Orion, the king of winter skies

The following sun and moon data for Dec. 25, 2008 is provided by the United States Naval Observatory.

Sunrise: 7:20 a.m.

Sunset: 4:57 p.m.

Moonrise: 6:04 a.m.

Moonset: 3:21 p.m.

Moon phase: The moon is waning crescent with 3 percent of the visible disk illuminated. The moon is new Dec. 27 at 5:23 a.m. Mountain Standard Time.

With cold temperatures and a slender crescent moon this holiday — and weather permitting — skywatchers can enjoy prime conditions for observing a number of the season’s signature stars.

By 8 p.m. Orion, the king of winter skies, will have climbed well above the southeastern horizon, and observations are best begun there, using the hunter’s belt as a starting point and landmark.

Oriented vertically in our night sky, the belt points upward toward orange Aldebaran — located about two fist-widths at arm’s length above.

Aldebaran marks the ruddy eye of Taurus the celestial bull, and the star is an orange giant fluctuating between magnitude 0.75 and 0.95.

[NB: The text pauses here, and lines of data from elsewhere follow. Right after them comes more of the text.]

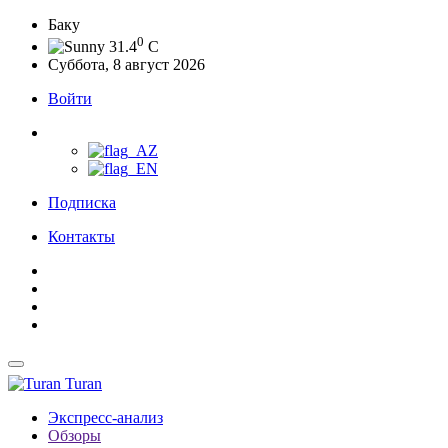
Баку
0
31.4
C
Суббота, 8 август 2026
Войти
Подписка
Контакты
Turan
Экспресс-анализ
Обзоры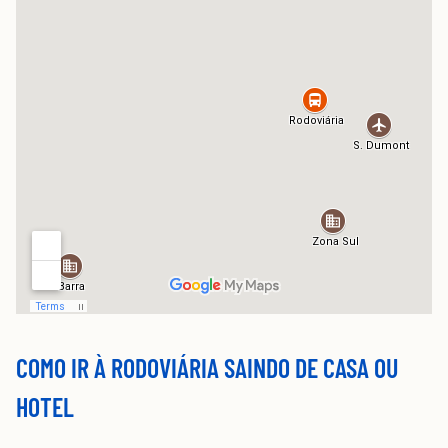
COMO IR À RODOVIÁRIA SAINDO DE CASA OU
HOTEL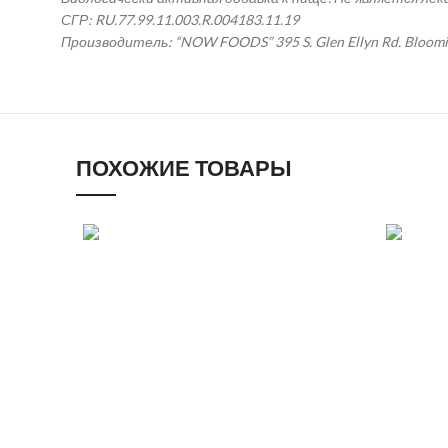
СГР: RU.77.99.11.003.R.004183.11.19
Производитель: “NOW FOODS” 395 S. Glen Ellyn Rd. Bloomin
ПОХОЖИЕ ТОВАРЫ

Poised higher over Aldebaran is the tiny, dipper shaped Pleiades cluster. Shimmering like tiny diamonds shrouded in wispy clouds, the Pleiades is the brightest, most famous, and arguably prettiest star cluster in our night sky. It is popularly called the Seven Sisters after a group of mythological nymphs. Although seven primary stars — hence the name the Seven Sisters — outline the dipper shaped cluster, the Pleiades holds about 100 stars.

Going back to Orion’s belt and working downward, the hunter’s belt points almost directly at Sirius, the alpha star in Canis Major. Sirius is located about two fist widths below Orion’s belt.

Shimmering at magnitude -1.44, Sirius is the brightest star in all the heavens. When viewed low above the horizon, brilliant Sirius will dramatically flicker in a variety of different colors. The flickering is caused by Earth’s atmosphere.

Deep sky objects

For those with telescopes, cold winter nights provide the best skywatching opportunities, and two of the constellations mentioned above provides a worthy deep sky target.

In Taurus, stargazers can view the famous Crab Nebula — the remnant of a star that exploded as a supernova.

In Orion, the Orion Nebula — a giant cloud of gas and dust in which a star cluster is being born — is one of the most spectacular deep sky sights.


Photo courtesy NASA
NASA’s Spitzer and Hubble Space Telescopes teamed up to expose the chaos that baby stars are creating 1,500 light years away in a cosmic cloud called the Orion nebula. This striking composite indicates that four monstrously massive stars, collectively called the “Trapezium,” at the center of the cloud may be the main culprits in the Orion constellation, a familiar sight in the fall and winter night sky in the northern hemisphere.